Shah’s Solo Show and Technical Triumphs
Sohum Shah is the film’s beating heart. Fresh off Tumbbad’s re-release hype, he proves he’s Bollywood’s risk-taker supreme. Abhimanyu is a tour de force—abrasive one minute, broken the next—and Shah nails every beat. His physicality—clenched fists, wild eyes—sells the chaos, especially in that tire sequence, a masterclass in one-man tension. The voice cast shines too: Anand’s baritone chills, Sajayan’s pleas pierce, and Shukla’s barbs sting. Unnati Surana’s brief role as Vedica leaves a mark, her innocence a quiet counterpoint to the madness.

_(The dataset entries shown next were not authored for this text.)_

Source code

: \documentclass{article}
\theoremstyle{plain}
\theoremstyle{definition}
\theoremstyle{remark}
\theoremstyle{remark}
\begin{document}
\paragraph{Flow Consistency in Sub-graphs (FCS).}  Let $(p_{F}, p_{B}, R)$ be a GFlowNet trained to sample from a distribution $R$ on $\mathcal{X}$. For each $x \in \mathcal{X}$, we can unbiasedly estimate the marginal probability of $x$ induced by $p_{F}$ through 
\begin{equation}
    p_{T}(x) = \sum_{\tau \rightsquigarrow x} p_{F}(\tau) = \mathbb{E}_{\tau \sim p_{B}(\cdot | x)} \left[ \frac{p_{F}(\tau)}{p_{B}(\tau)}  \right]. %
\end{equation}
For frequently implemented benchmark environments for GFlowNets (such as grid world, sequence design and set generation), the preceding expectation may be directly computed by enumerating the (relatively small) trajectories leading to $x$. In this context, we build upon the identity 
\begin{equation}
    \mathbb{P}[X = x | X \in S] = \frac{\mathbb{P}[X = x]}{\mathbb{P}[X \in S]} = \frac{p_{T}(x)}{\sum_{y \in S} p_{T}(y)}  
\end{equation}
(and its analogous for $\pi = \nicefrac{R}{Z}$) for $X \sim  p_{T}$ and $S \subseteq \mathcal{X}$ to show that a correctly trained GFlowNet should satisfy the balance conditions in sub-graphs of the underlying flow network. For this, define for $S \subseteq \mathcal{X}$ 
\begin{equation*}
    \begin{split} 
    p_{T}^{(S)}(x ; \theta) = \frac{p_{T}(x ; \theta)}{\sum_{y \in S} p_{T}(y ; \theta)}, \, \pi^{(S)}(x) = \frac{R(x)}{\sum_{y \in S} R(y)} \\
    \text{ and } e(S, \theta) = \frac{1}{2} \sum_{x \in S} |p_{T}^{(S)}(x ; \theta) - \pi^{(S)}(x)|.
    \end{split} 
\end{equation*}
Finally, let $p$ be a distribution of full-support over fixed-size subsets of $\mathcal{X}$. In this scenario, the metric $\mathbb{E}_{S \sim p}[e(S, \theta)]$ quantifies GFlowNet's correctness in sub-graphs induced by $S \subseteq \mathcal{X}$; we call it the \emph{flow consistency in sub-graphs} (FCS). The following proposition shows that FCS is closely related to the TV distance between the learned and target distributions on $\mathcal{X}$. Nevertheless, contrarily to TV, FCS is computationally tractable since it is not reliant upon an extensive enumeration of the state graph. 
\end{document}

Technically, Crazxy is a flex. The editing (Sanyukta Kaza, Rythem Lath) keeps it zippy, while the sound design—phone static, revving engines—amps the immersion. Vishal Bhardwaj’s recreations of “Goli Maar Bheje Mein” and “Abhimanyu Chakravyuh Mein” nod to Bollywood’s past with flair, though some find the score overbearing. It’s a slick package, though the CGI in later scenes feels clunky, a rare misstep.
A Social Message That Resonates—Sort Of
Beneath the thrills, Crazxy tackles disability stigma and redemption. Abhimanyu’s rejection of Vedica mirrors society’s biases, and his arc aims to challenge that. It’s a worthy thread, but the execution—especially in the syrupy finale—feels more performative than profound. Still, it lingers, sparking post-credits debates about parenthood and accountability.
Verdict: A Thrilling Ride Worth Taking
Crazxy is a 3.5 out of 5 for me—a bold, breathless thriller that stumbles at the finish. Shah’s bravura turn and Kohli’s audacious vision make it a standout in Bollywood’s sea of sameness, echoing Locke or Kaun with an Indian twist. It’s not perfect—the climax disappoints, and the hype outpaces its box office pull (a modest ₹1-1.25 crore opening)—but it’s a cinematic jolt worth experiencing. Catch it in theaters for Shah’s solo magic and that tire scene’s pulse-pounding rush. Crazxy doesn’t fully crack the code, but it’s a hell of a try—and that’s crazxy enough.